The idea of a background that one can detach oneself from is a common cinematic technique. We cut in to the close up, follow the tracking shot. Or ignore the multitude of others alongside ourselves in the auditorium.

There is a singular focus which we are drawn into to feel an intimate proximity, a short focal length.

Pretending the surrounding context isn’t there doesn’t diminish its reality. That intimate, private moment is fully social. We look to


the screen to do, to feel, what we no longer can in life.



The workers are leaving the factory, a woman is waiting for her man.

The piece rates have been raised to increase the absolute surplus value.

They walk together slowly as if following a coffin.

They do not look at each other, absorbed in another image.

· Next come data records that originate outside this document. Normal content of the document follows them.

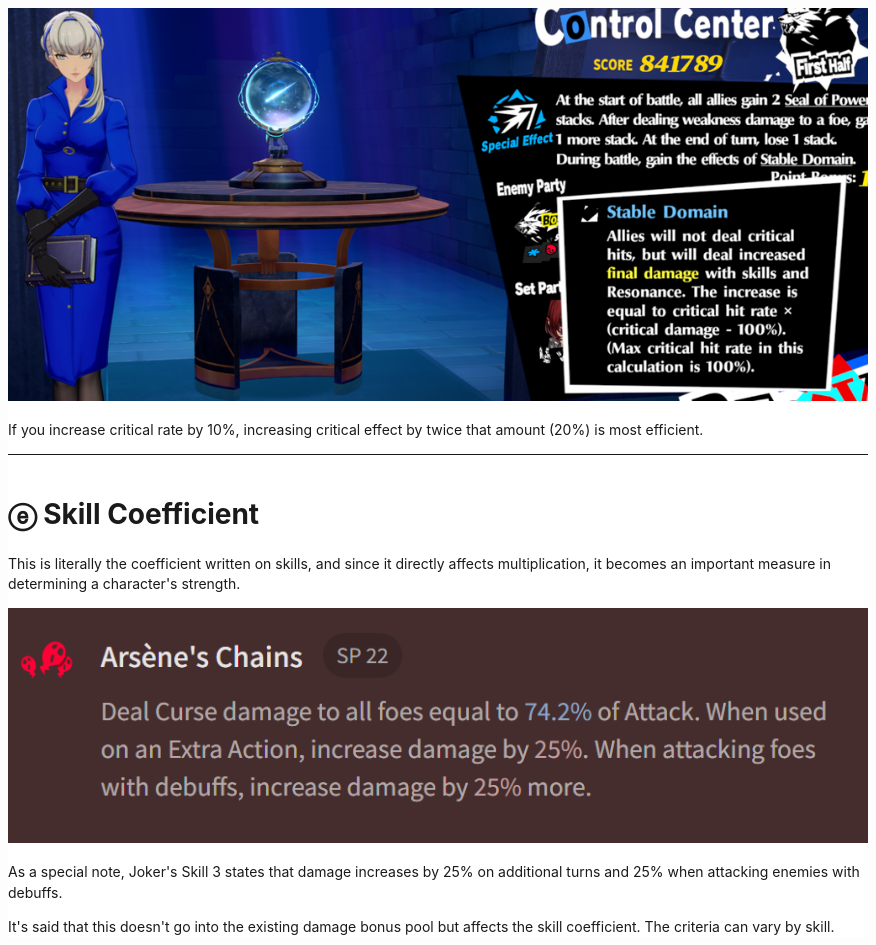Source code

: ![damage.png](/apps/article/asset/damage13.png)

If you increase critical rate by 10%, increasing critical effect by twice that amount (20%) is most efficient.

---

# ⓔ Skill Coefficient

This is literally the coefficient written on skills, and since it directly affects multiplication, it becomes an important measure in determining a character's strength.

![damage.png](/apps/article/asset/damage14.png)

As a special note, Joker's Skill 3 states that damage increases by 25% on additional turns and 25% when attacking enemies with debuffs.

It's said that this doesn't go into the existing damage bonus pool but affects the skill coefficient. The criteria can vary by skill.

Death seems a relief to them.

Working in the factory is hell.


The humanity of hell appears almost heavenly from the factory floor.



This truck brings the woman back into prison with the others.

The woman has committed a crime out of false love.

In one hundred years of film there have probably been more prison gates than factory gates.


The prison is a much simpler site of enclosure than the factory.


In the prison the human, the individual and the body stay as one. Physically incarcerated, disciplined.

In the factory the coalescing together is much looser. The individual floats into an imagined future of aspiration, a recorded past of employability. They remain tethered to the factory irrespective of where the body is when outside gates.

This single axis is now much more complicated. There were other tethers then, but the factory was principal, through which the political and social were controlled.

Now we float ‘free’, multi-tethered as multiple non-presences. Multiple pullings down. The human used to conjoin with the individual in the sacramental factory on a daily basis.

Where does the human sit?



The truck brings the women from the prison to the factory. The factory is a kind of house of correction.

In one hundred years of film we can see more prisons and houses of correction than factories and factory gates.

Whenever possible, film has moved hastily away from factories.


Film seeks to obscure itself.

The culture industries brought about a new means of organising society.


The Lumière brothers’ film functions as a bridge from the old to the new, connecting the soon to be antiquated economies of labour (through which society was structured), via their representation, to the emergent new form of dissemination of ideologies of ways of being.


Factories have not attracted film. Rather, they have repelled it.

If we line up one hundred years of scenes of people leaving factories we can imagine that the same shot had been taken over and over.

Like a child who repeats its first word for one hundred years to immortalise its pleasure in that first spoken word.

Or like far-eastern artists, who repeatedly paint the same picture until it is perfect, and the artist can enter the picture.


We used to see static when we turned on a television screen. A stasis of infinite activity. Molecular workers engaged in an arduous simulacrum of sameness.

Farocki’s film montage was broadcast on television in Germany. The workers left the factory and gathered in the auditorium. Then, they watched themselves from the comfort of their own homes.


When we could no longer believe in such perfection, film was invented.



Striving to hold up pictures around ourselves.

¹ Harun Farocki, Arbeiter Verlassen di Fabrik [Workers Leaving the Factory] (1995)
<> [Accessed 2 January 2021].

About this work

This art-text, presented as a screenplay, offers an un-uttered response to the narration within Farocki’s work. Operating on two principal levels, it firstly seeks to re-consider the intersection of labour, exploitation, violence, the body and the sites of both the screen and the factory from a contemporary perspective. Secondly though, in its form, it seeks to make present (or perhaps remind the reader of the absence – it is never actually performed) of uttering bodies, and by extension, working bodies.